How can we do geography fieldwork more ethically? Secondary school geography tends to construct fieldwork sites as static, contextual settings for investigating certain human and physical geographic processes. Students could think about their positionality, ethic of care, and responsibility as geographers towards the places they are investigating. Consider if this an opportunity to broaden our students’ conceptualization of place? Here, we could draw explicitly upon geography’s three leading conceptualizations of place: place understood through cultural and subjective meanings and identities; place as emergent and always becoming; and a ‘global sense of place’ understood by looking outwards through connections to other places. 

Ecosystem study

Ask students to take pictures of any birds, insects, mammals and plants they see in an outdoor location.

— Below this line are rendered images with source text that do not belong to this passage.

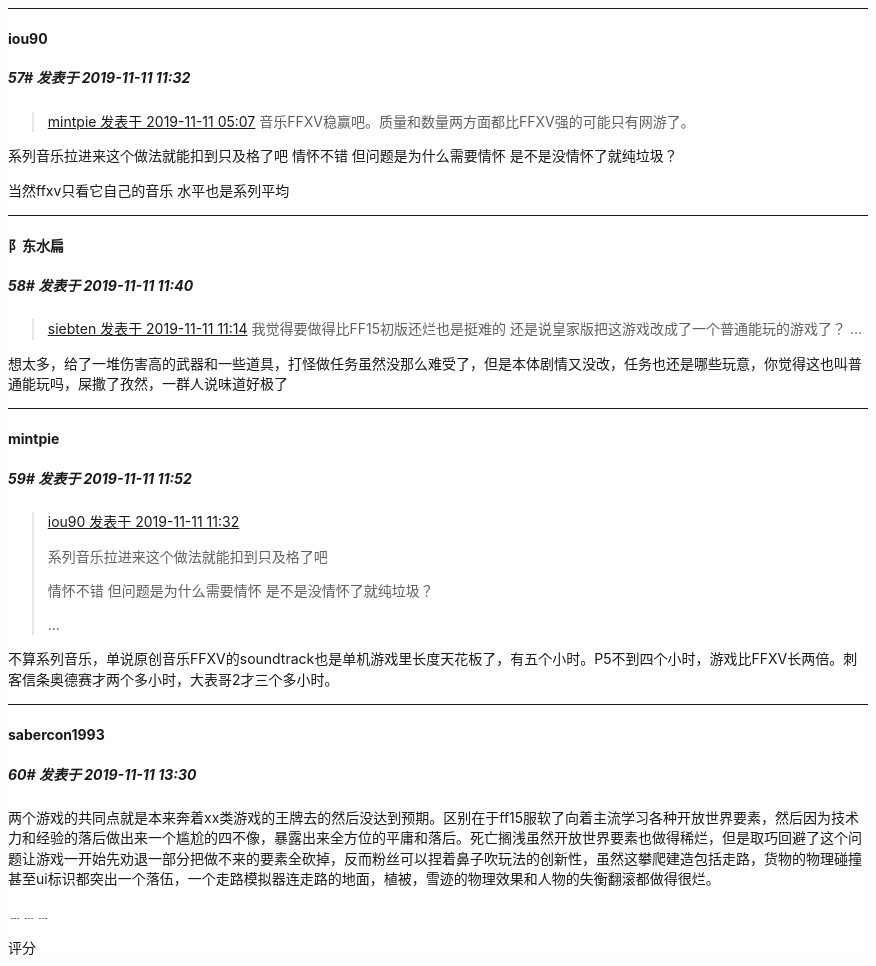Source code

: 
-----

####  iou90  
##### 57#       发表于 2019-11-11 11:32


<blockquote><a href="httphttps://bbs.saraba1st.com/2b/forum.php?mod=redirect&amp;goto=findpost&amp;pid=45473313&amp;ptid=1864839" target="_blank">mintpie 发表于 2019-11-11 05:07</a>
音乐FFXV稳赢吧。质量和数量两方面都比FFXV强的可能只有网游了。</blockquote>
系列音乐拉进来这个做法就能扣到只及格了吧
情怀不错 但问题是为什么需要情怀 是不是没情怀了就纯垃圾？

当然ffxv只看它自己的音乐 水平也是系列平均


-----

####  阝东水扁  
##### 58#       发表于 2019-11-11 11:40


<blockquote><a href="httphttps://bbs.saraba1st.com/2b/forum.php?mod=redirect&amp;goto=findpost&amp;pid=45475531&amp;ptid=1864839" target="_blank">siebten 发表于 2019-11-11 11:14</a>
我觉得要做得比FF15初版还烂也是挺难的 还是说皇家版把这游戏改成了一个普通能玩的游戏了？ ...</blockquote>
想太多，给了一堆伤害高的武器和一些道具，打怪做任务虽然没那么难受了，但是本体剧情又没改，任务也还是哪些玩意，你觉得这也叫普通能玩吗，屎撒了孜然，一群人说味道好极了


-----

####  mintpie  
##### 59#       发表于 2019-11-11 11:52


<blockquote><a href="httphttps://bbs.saraba1st.com/2b/forum.php?mod=redirect&amp;goto=findpost&amp;pid=45475767&amp;ptid=1864839" target="_blank">iou90 发表于 2019-11-11 11:32</a>

系列音乐拉进来这个做法就能扣到只及格了吧

情怀不错 但问题是为什么需要情怀 是不是没情怀了就纯垃圾？

 ...</blockquote>
不算系列音乐，单说原创音乐FFXV的soundtrack也是单机游戏里长度天花板了，有五个小时。P5不到四个小时，游戏比FFXV长两倍。刺客信条奥德赛才两个多小时，大表哥2才三个多小时。


-----

####  sabercon1993  
##### 60#       发表于 2019-11-11 13:30


两个游戏的共同点就是本来奔着xx类游戏的王牌去的然后没达到预期。区别在于ff15服软了向着主流学习各种开放世界要素，然后因为技术力和经验的落后做出来一个尴尬的四不像，暴露出来全方位的平庸和落后。死亡搁浅虽然开放世界要素也做得稀烂，但是取巧回避了这个问题让游戏一开始先劝退一部分把做不来的要素全砍掉，反而粉丝可以捏着鼻子吹玩法的创新性，虽然这攀爬建造包括走路，货物的物理碰撞甚至ui标识都突出一个落伍，一个走路模拟器连走路的地面，植被，雪迹的物理效果和人物的失衡翻滚都做得很烂。


﹍﹍﹍

评分
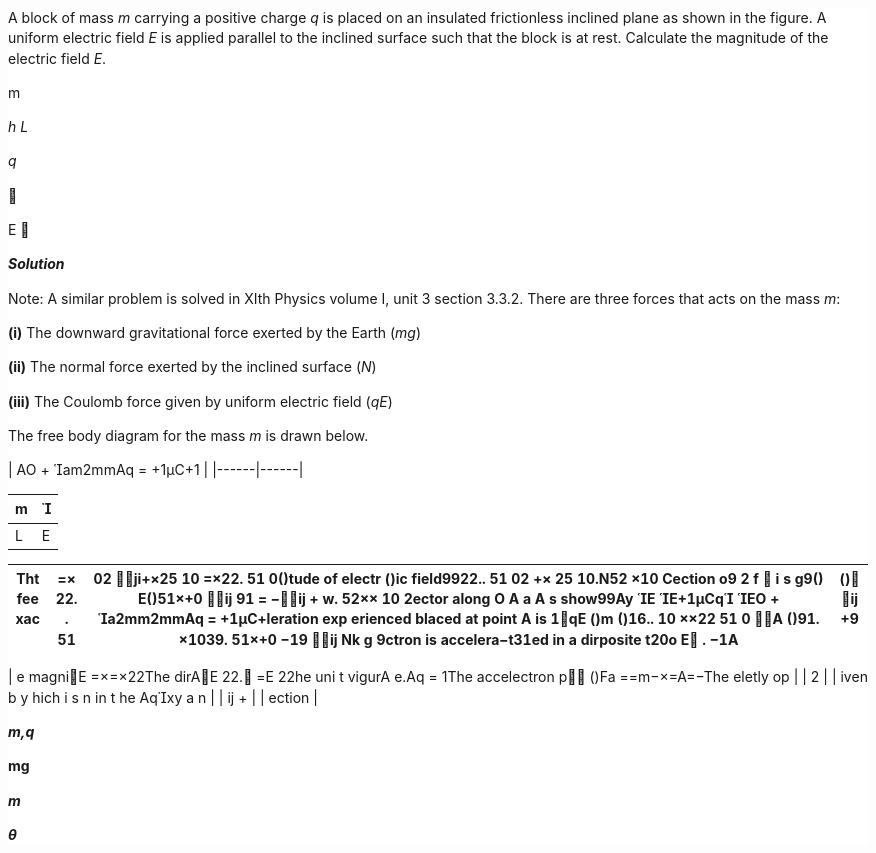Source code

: A block of mass _m_ carrying a positive charge _q_ is placed on an insulated frictionless inclined plane as shown in the figure. A uniform electric field _E_ is applied parallel to the inclined surface such that the block is at rest. Calculate the magnitude of the electric field _E_.

m

_h L_

_q_



E 

**_Solution_**

Note: A similar problem is solved in XIth Physics volume I, unit 3 section 3.3.2. There are three forces that acts on the mass _m_:

**(i)** The downward gravitational force exerted by the Earth (_mg_)

**(ii)** The normal force exerted by the inclined surface (_N_)

**(iii)** The Coulomb force given by uniform electric field (_qE_)

The free body diagram for the mass _m_ is drawn below.






| AO + am2mmAq  =  +1µC+1 |
|------|------|





| m | |
|------|------|
| L |E |


| Thtfeexac |=×22.. 51 |02 ji+×25 10 =×22. 51 0()tude of electr ()ic field9922.. 51 02 +× 25 10.N52 ×10 Cection o9 2 f    i s g9() E()51×+0 ij 91 = −ij +  w. 52×× 10 2ector  along O A a A s  show99Ay E E+1µCq EO + a2mm2mmAq  =  +1µC+leration exp erienced blaced at point A is 1qE ()m ()16.. 10 ××22 51 0 A ()91. ×1039. 51×+0 −19 ij Nk g 9ctron is accelera−t31ed in a dirposite t20o  E . −1A |()ij +9 |
|------|------|------|------|

| e magniE =×=×22The dirAE 22. =E 22he uni t vigurA e.Aq  = 1The accelectron p ()Fa ==m−×=A=−The eletly op |
| 2 |
| iven b y hich i s n in t he Aqxy a n |
| ij + |
| ection |
  

**_m,q_**

**mg**

**_m_**

**_θ_**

Using the Ecosystem Starter Resource students initially learn the difference between abiotic and biotic and then progress onto identifying their species online using an ID sheet. As an extension task students are asked to make a food chain or simple food web for their school or back garden.

Soil compaction

Student use different surfaces around the school or in the back garden at home to measure infiltration rates. Once data is collected on three different surfaces a discussion about the influencing factors can be initiated. A follow up experiment might be included on the impact of soil compaction, which only requires equipment that can be made at home. For both these experiments students will only need a bottle, water, a timer, a knitting needle and 30cm ruler.

Holderness

After teaching students about the rapidly eroding Holderness coastline they are set the task of creating a double page fieldwork map identifying Hull, Spurn Head, Withernsea, Mappleton and Flamborough Head. There is a great ESRI education map with 5 buttons at the foot of the screen for Global view, UK overview, 2D, 3D and Historic view of the Eastington gas terminal which allows students to zoom in and explore.